Global central banks are panicking in their efforts to fight low economic growth levels and the threat of deflation and interest rates are sliding like dominoes across a game table.
The rate cuts are intended to spur economic activity and drive inflation levels higher by boosting bank lending. BNP Paribas currently projects the CPI level for the advanced economies of the world at 0.6% for 2015. That is barely scraping the barrel on the positive side, with G-7 CPI inflation forecast at 0.5% this year.
But, if everybody is slashing rates and driving the value of their currencies lower to spur export activity how effective can this strategy be? It is like when everyone rushes to one side of the boat —it simply tips over.
The Fed is one of the few central banks fighting the tide this year.

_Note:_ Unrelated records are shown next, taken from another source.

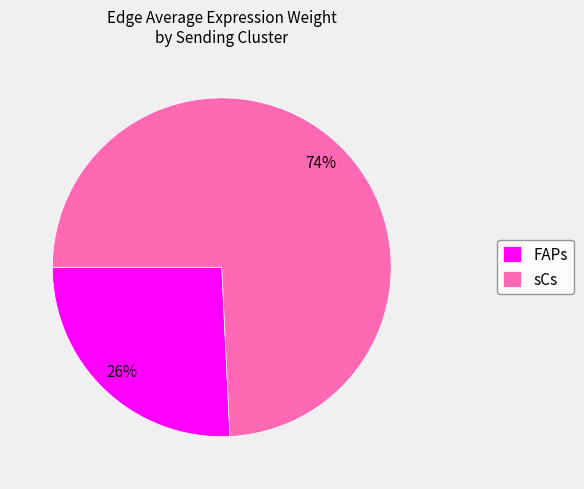

Rank the categories by value from highest to lowest.

sCs, FAPs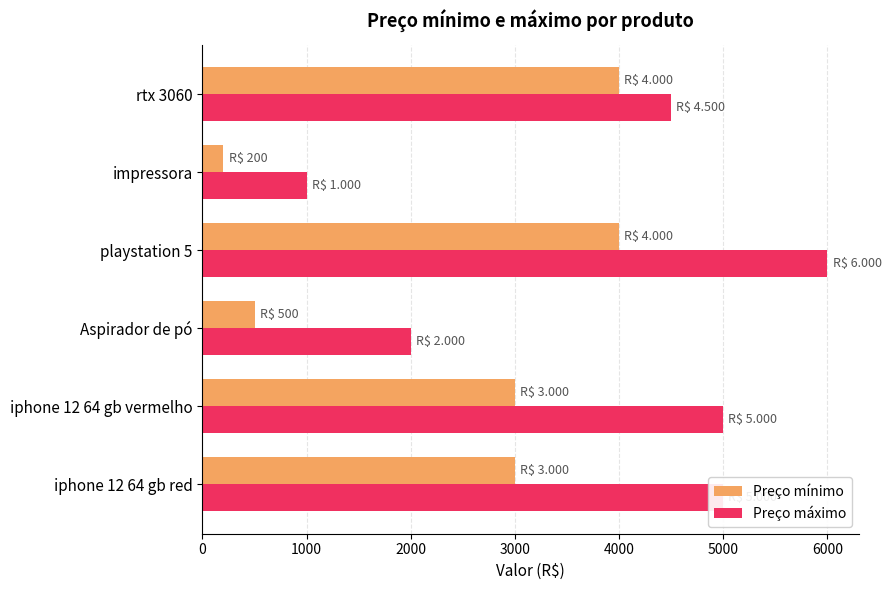

Which series has the widest spread of values?

Preço máximo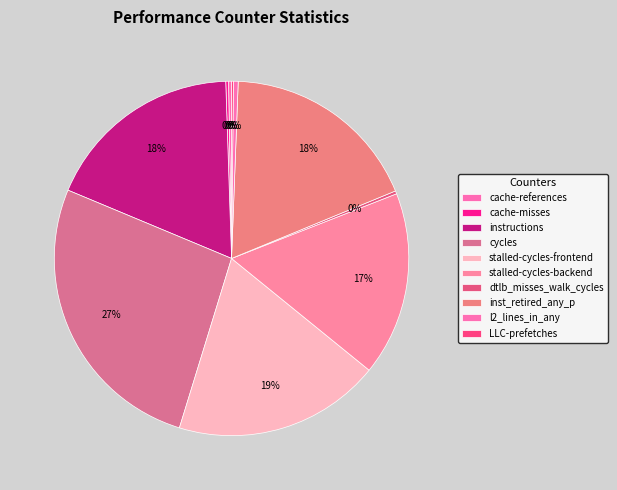

How many slices are in this pie chart?

10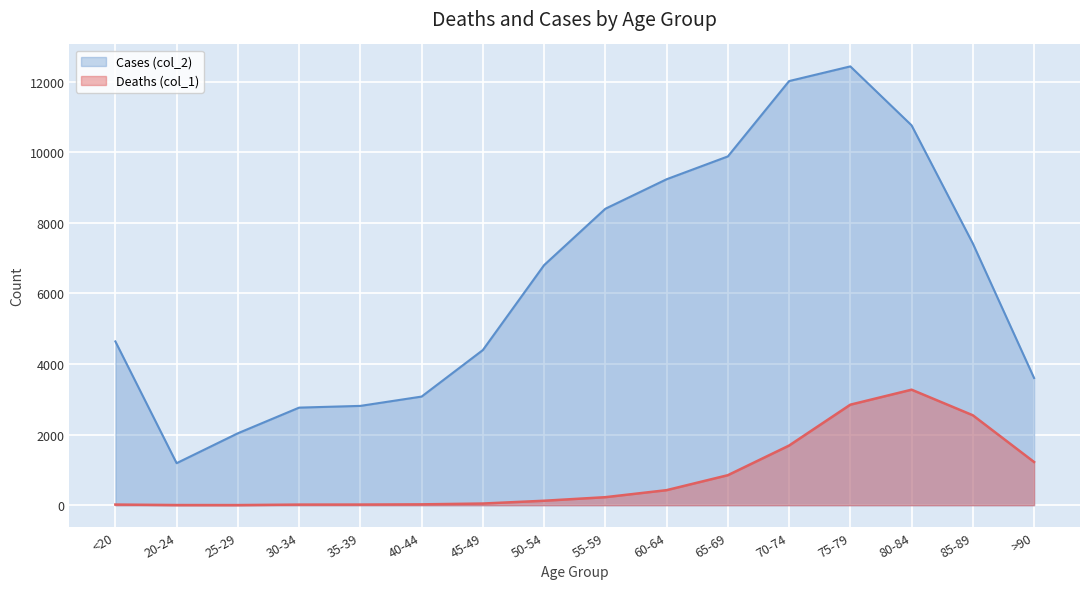

Between 65-69 and 70-74, which is larger?

70-74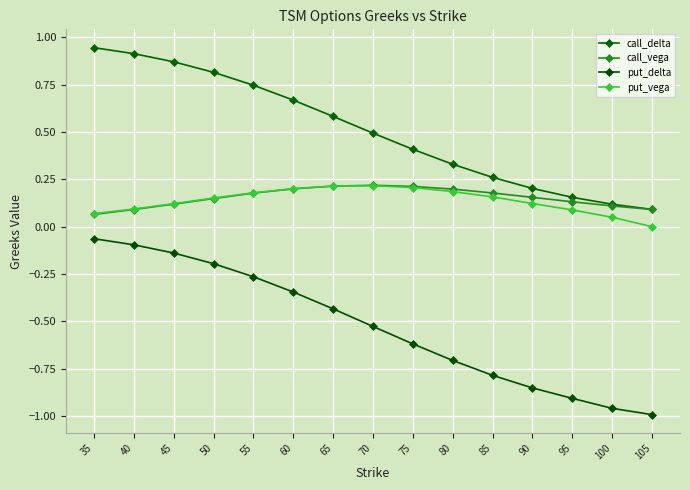

At which category does the chart reach its peak across all series?

35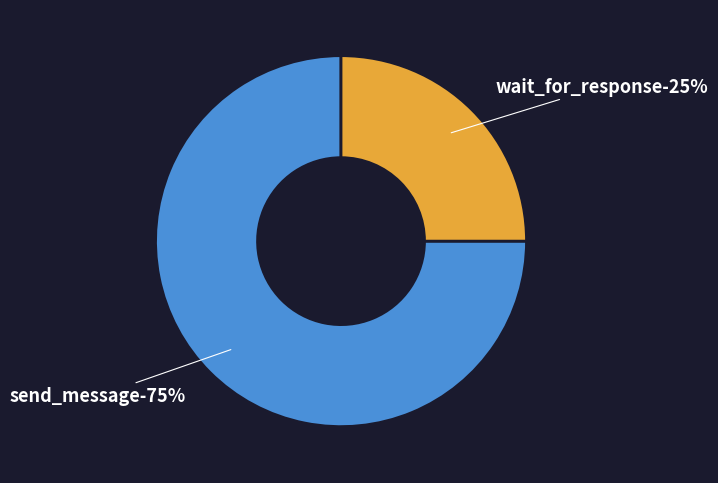

Which slice is the largest?

send_message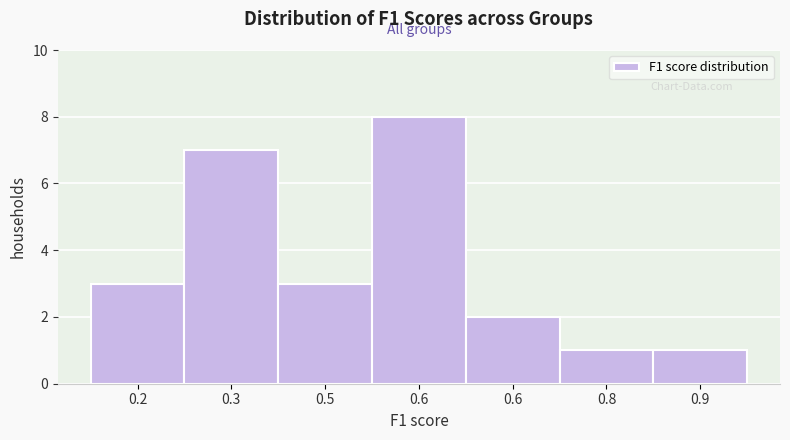

Count the number of data series in this chart.

1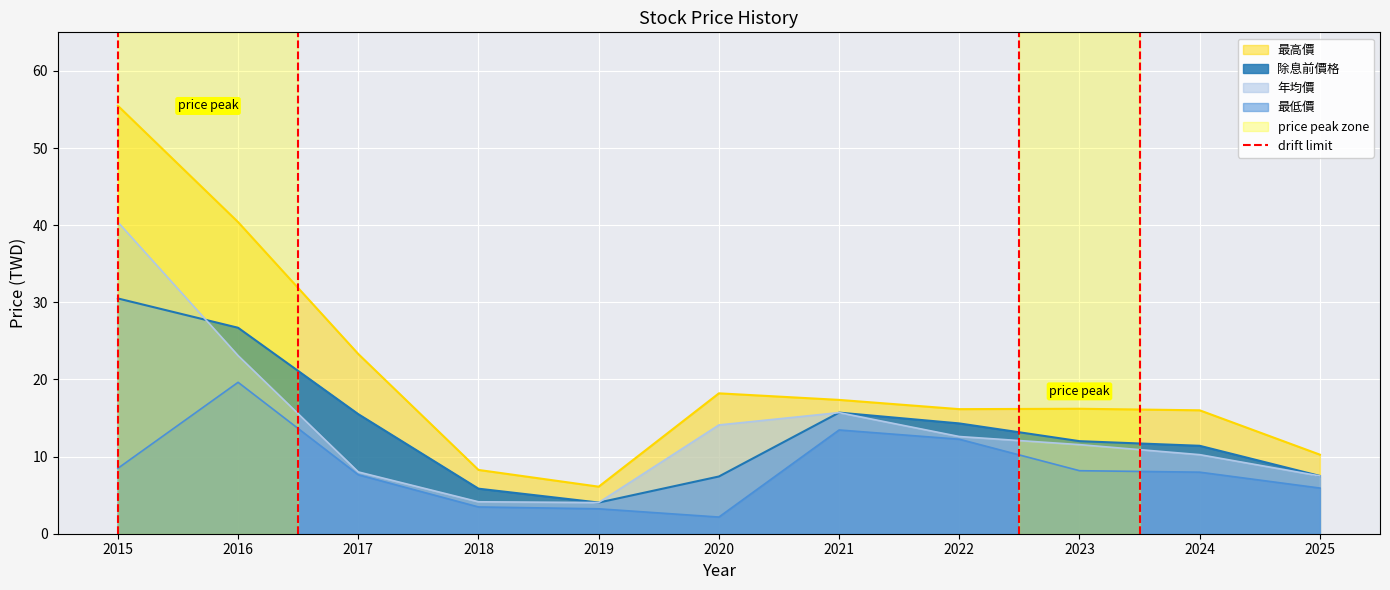

What is the highest value of the 年均價 series?

40.4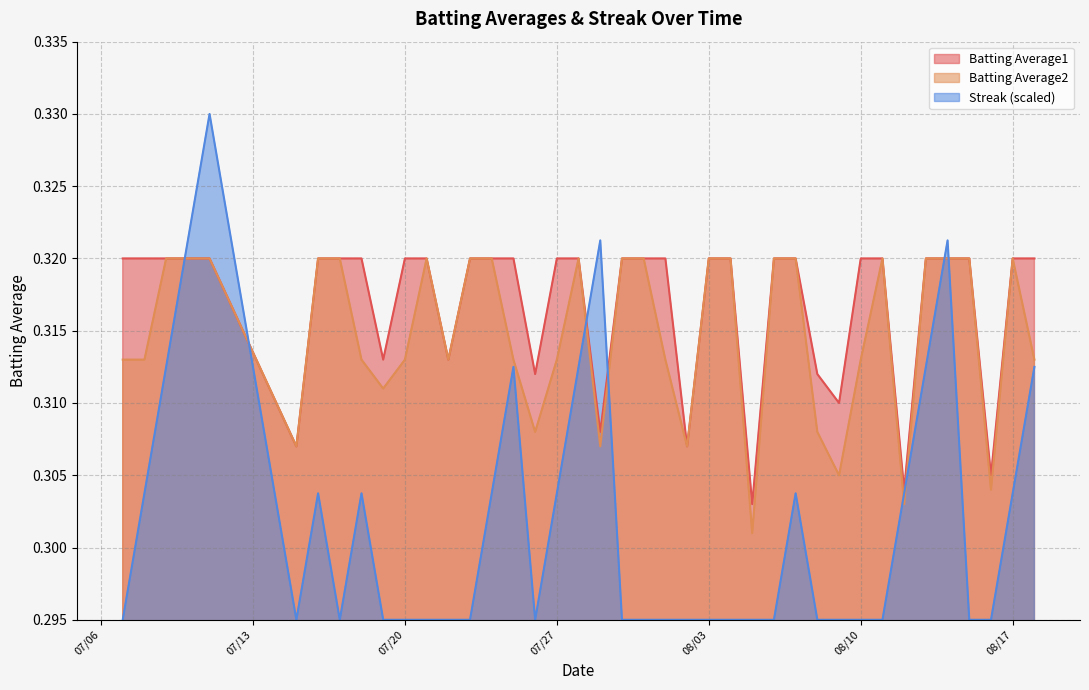

Reading left to right, extract all data points from this chart.

Batting Average1: 0.3	0.3	0.3	0.3	0.3	0.3	0.3	0.3	0.3	0.3	0.3	0.3	0.3	0.3	0.3	0.3	0.3	0.3	0.3	0.3	0.3	0.3	0.3	0.3	0.3	0.3	0.3	0.3	0.3	0.3	0.3	0.3	0.3	0.3	0.3	0.3	0.3	0.3	0.3	0.3
Batting Average2: 0.3	0.3	0.3	0.3	0.3	0.3	0.3	0.3	0.3	0.3	0.3	0.3	0.3	0.3	0.3	0.3	0.3	0.3	0.3	0.3	0.3	0.3	0.3	0.3	0.3	0.3	0.3	0.3	0.3	0.3	0.3	0.3	0.3	0.3	0.3	0.3	0.3	0.3	0.3	0.3
Streak: 0.3	0.3	0.3	0.3	0.3	0.3	0.3	0.3	0.3	0.3	0.3	0.3	0.3	0.3	0.3	0.3	0.3	0.3	0.3	0.3	0.3	0.3	0.3	0.3	0.3	0.3	0.3	0.3	0.3	0.3	0.3	0.3	0.3	0.3	0.3	0.3	0.3	0.3	0.3	0.3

The U.S. Federal Reserve is still expected to begin hiking interest rates from its zero-bound level this year. But, how far can the Fed actually raise rates in a global environment of slow growth and deflationary concerns?
The economic questions become a vicious cycle of the chicken or the egg. Growth is low, companies are running razor thin profit-margins, they don’t provide wage increases to their employees, their employees don't spend, economic growth remains sluggish. How does the cycle end?
Central banks are doing their part by offering cheap money all around. However, some economists warn this is an experiment that could destabilize the financial system. Could negative interest rates cause savers to change their banking habits and no longer keep assets in a bank? In theory, that could detract from overall liquidity in the financial system. Let's take a look at where some key rates are now.
Central Bank Official Rates
Euro zone 0.05% UK 0.5% Sweden -0.1% —more rate cuts forecast ahead Denmark -0.75% —more rate cuts forecast ahead Norway 1.25% —more rate cuts forecast ahead Switzerland -1.25% to -0.25% —more rate cuts forecast ahead US 0 to 0.25% —rate hike forecast this year Canada 0.75% Japan 0 to 0.10% Australia 2.25% —more rate cuts forecast ahead China 2.75% —more rate cuts forecast ahead South Korea 2.00% —more rate cuts forecast ahead Thailand 2.00% —more rate cuts forecast ahead
Source and forecasts: BNP Paribas
What could this all mean for gold?
"We see a risk that the current status quo among central banks may at some stage change:
After initial rate hikes there may be a case for the Fed to slow the pace of policy normalization against the backdrop of aggressive easing by central banks in World ex-US. Alternatively, central banks globally may start coordinating monetary policy. In our view, either of these would potentially limit the upside to USD, which in turn may be bullish gold. Acknowledging that the macroeconomic set-up has been somewhat different, we note that a coordination of central bank activity in the wake of the Plaza Accord in 1985 led to a sharply decline of USD which in turn pushed gold prices up sharply," according to a BofA Merrill Lynch Global Research report.Central banks are navigating through uncharted waters. Currency devaluation underscores the safe-haven value of gold as a wealth preservation vehicle. And, the year is only getting started.